A retired inspector, Howard K. Petschel spent his career investigating postal crimes, including many of the counterfeiting schemes during the 1970s. Distinct from forgeries, whose market is primarily to collectors, counterfeit stamps are printed and sold to defraud the Post Office of its revenue.
His new book, Stamp Counterfeiting: The Evolution of an Unrecognized Crime, retells true crime stories beginning in the 1890s, when the Post Office believes this crime first occurred in theUnited States, through the 1940s. However, he does cite an 1863 letter about counterfeit stamps from the postmaster ofMason,Michiganthat apparently drew no official response from the Post Office Department. While Petschel the attributes origins of counterfeiting to the financial crash of the early 1890s, criminality and economic woes have a much longer history. I think he overlooks another significant factor. The same advances in printing technology during the 1890s that flooded the mails with cheaper and better quality illustrated envelopes as well as magazines could have provided the same benefits to a criminal enterprise.

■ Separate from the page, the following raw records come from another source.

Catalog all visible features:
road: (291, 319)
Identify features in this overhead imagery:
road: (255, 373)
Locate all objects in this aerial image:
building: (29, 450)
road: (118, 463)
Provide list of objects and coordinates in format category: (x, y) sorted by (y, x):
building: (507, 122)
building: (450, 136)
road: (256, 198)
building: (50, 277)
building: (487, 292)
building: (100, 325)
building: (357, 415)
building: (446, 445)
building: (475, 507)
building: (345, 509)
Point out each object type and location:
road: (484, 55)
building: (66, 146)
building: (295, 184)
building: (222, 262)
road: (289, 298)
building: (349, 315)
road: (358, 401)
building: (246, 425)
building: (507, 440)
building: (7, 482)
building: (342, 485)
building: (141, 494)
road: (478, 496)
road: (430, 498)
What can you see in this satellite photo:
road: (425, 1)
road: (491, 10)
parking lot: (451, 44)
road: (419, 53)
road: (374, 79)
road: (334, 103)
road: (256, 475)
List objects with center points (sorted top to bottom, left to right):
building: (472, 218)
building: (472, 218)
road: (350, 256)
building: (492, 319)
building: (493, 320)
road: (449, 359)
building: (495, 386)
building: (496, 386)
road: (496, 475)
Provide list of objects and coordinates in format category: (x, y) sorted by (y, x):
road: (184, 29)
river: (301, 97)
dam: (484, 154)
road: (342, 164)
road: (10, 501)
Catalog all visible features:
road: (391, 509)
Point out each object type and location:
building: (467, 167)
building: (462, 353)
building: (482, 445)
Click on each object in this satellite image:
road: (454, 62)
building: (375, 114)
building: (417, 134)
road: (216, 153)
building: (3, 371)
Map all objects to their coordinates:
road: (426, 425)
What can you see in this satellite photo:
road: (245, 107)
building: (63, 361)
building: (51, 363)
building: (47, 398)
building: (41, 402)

Rather than go into the technical differences of the counterfeit stamps, Petschel has focused on the stories of the people involved – the forgers and the detectives. This book is a sequel his now out-of-print Spurious Stamps (APS, 1997). While discussing many of the same cases, it provides new details gleaned police records, newspapers, and the National Archives. However, it lacks the bibliography, index, and color illustrations of his first book. Petschel’s new book is an enjoyable read and a complement to the original. Card cover, $26 plus shipping, from your favorite literature dealer.
After 15 years of editing and preparation, one of the most significant books in American postal history and philately is at the printer. With never-before access to the original Post Office documents, The Travers Papers: Official Records – United States Postal History and Postage Stamps – 1834-1851 tells the story of the design, production, distribution, and destruction of the first United States postage stamps, the fabled 1847s. The compilers, George Brett, Wilson Hulme, and most especially Tom Alexander have written essays placing these original documents within the political and social context of the American postal reform movement. Barbara Mueller contributed her decades of philatelic writing experience to the editing of this project. Not only does this book answer many important questions about the 1847 stamps themselves; it is the also most comprehensive collection of documents related to the U.S. Post Office during the years covered. Beginning in 1834, Tom provides the why and how background for the first U.S. stamp issue. Jim Lee will publish the 1300 page work as two clothbound volumes in a deluxe slipcase for $300 to be shipped around Thanksgiving. A pre-publication price of $225 (plus shipping) is only available until October 15th.